**WHAT NEEDS TO BE DONE:** All of the data should be output character for character, except the pictures.

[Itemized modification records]

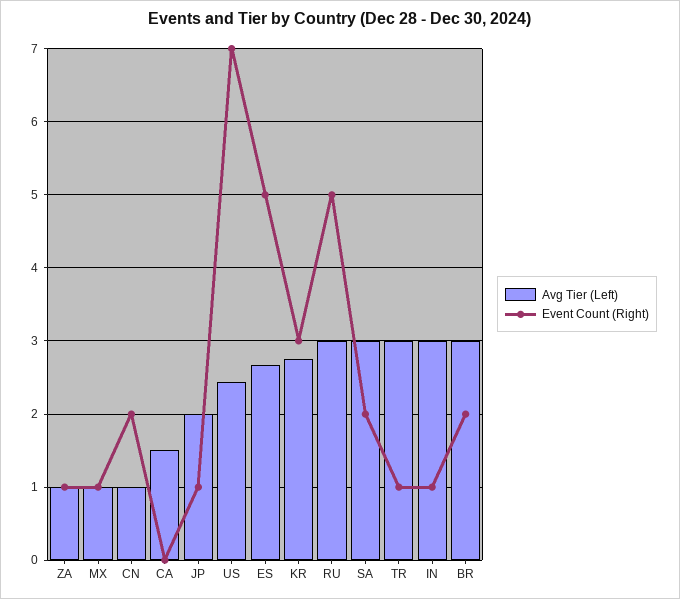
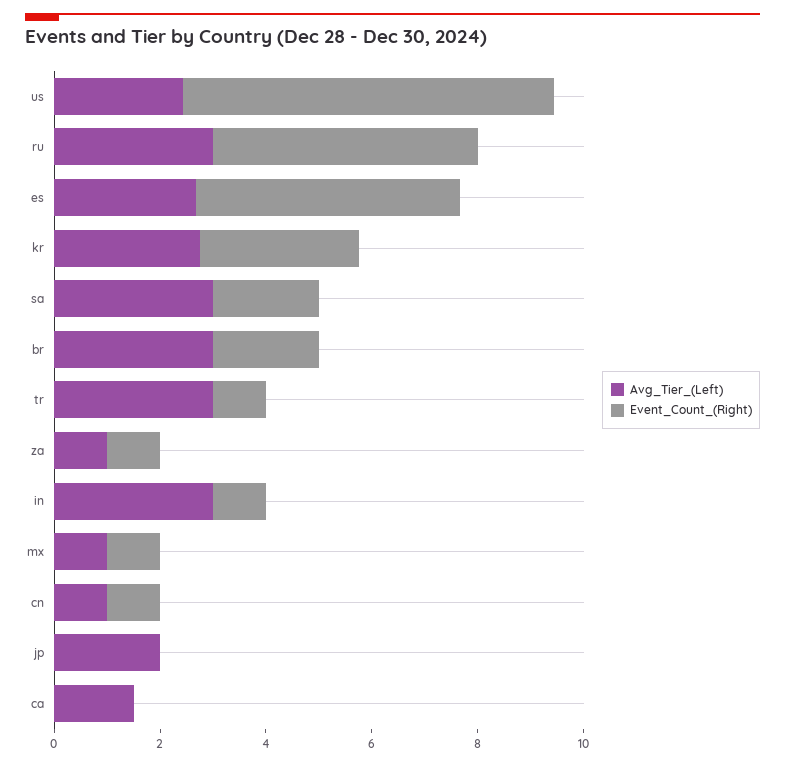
  {
    "Avg Tier (Left)": {
      "ZA": 1,
      "MX": 1,
      "CN": 1,
      "CA": 1.5,
      "JP": 2,
      "US": 2.4,
      "ES": 2.7,
      "KR": 2.8,
      "RU": 3,
      "SA": 3,
      "TR": 3,
      "IN": 3,
      "BR": 3
    },
    "Event Count (Right)": {
      "ZA": 1,
      "MX": 1,
-     "CN": 2,
+     "CN": 1,
      "CA": 0,
-     "JP": 1,
+     "JP": 0,
      "US": 7,
      "ES": 5,
      "KR": 3,
      "RU": 5,
      "SA": 2,
      "TR": 1,
      "IN": 1,
      "BR": 2
    }
  }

**TASK ANSWER:**
  {
    "Avg Tier (Left)": {
      "ZA": 1,
      "MX": 1,
      "CN": 1,
      "CA": 1.5,
      "JP": 2,
      "US": 2.4,
      "ES": 2.7,
      "KR": 2.8,
      "RU": 3,
      "SA": 3,
      "TR": 3,
      "IN": 3,
      "BR": 3
    },
    "Event Count (Right)": {
      "ZA": 1,
      "MX": 1,
-     "CN": 2,
+     "CN": 1,
      "CA": 0,
-     "JP": 1,
+     "JP": 0,
      "US": 7,
      "ES": 5,
      "KR": 3,
      "RU": 5,
      "SA": 2,
      "TR": 1,
      "IN": 1,
      "BR": 2
    }
  }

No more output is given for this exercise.